What I hear in QB playback artifacts is NOT those playback artifacts above the Nyquist limit. What I'm hearing is lower, overlapping with the audible spectrum of the sound. Without dither, I guess it could be quantizing artifacts, except that those would be the same regardless of which note you play. What I'm hearing are artifacts that change in both pitch and intensity depending on the note played and move around relative to the note when pitch modulation (e.g. vibrato or bending) is applied. The hardware Fairlights don't do that.

Cheaper systems like the Mirage, or even the DX-7, which used simple phase accumulators internally for ASRC, exhibited such artifacts. Systems like the Fairlight, Synclavier, Emulator-II, and Akai s950 avoided them by varying the clocking rates of an individual DAC per note instead, so there is no ASRC in such systems. Notes are filtered, scaled, and mixed analog. That's the main reason they sound really different than cheaper samplers (and also why they cost so much more!)

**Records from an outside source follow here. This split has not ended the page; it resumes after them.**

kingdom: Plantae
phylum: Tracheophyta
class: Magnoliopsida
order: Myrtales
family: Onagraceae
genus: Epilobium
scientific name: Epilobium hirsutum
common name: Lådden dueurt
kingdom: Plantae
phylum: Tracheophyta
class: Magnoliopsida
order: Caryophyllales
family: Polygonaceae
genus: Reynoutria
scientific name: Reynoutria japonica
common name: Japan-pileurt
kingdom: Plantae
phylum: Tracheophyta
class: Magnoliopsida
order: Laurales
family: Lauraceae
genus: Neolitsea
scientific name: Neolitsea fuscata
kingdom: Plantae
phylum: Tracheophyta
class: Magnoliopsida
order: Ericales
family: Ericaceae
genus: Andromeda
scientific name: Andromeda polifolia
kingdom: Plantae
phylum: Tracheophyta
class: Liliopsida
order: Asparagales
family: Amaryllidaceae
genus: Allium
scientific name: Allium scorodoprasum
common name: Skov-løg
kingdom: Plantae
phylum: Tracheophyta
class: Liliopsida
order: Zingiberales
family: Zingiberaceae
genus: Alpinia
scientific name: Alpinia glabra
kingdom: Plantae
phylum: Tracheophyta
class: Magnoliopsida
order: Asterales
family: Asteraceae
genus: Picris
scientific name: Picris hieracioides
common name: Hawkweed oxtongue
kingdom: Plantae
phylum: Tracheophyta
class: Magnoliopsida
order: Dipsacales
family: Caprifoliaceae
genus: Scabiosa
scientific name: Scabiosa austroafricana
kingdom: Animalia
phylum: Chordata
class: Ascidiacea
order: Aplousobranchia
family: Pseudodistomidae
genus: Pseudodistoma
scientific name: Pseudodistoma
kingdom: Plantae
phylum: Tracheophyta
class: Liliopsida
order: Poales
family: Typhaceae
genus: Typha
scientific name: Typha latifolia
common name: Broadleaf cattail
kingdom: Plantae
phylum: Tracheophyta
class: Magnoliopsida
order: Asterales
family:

In a software emulation, there will always be ASRC. But with modern hardware and enough oversampling, it's possible to get a good emulation. Possible, but not necessarily easy :). Real-time modulated ASRC is a complicated problem even without the need to emulate specific hardware.

I mean no disrespect. What you've accomplished in QB is quite impressive, and I've enjoyed playing with it. I was just wondering whether those unwanted artifacts could be corrected.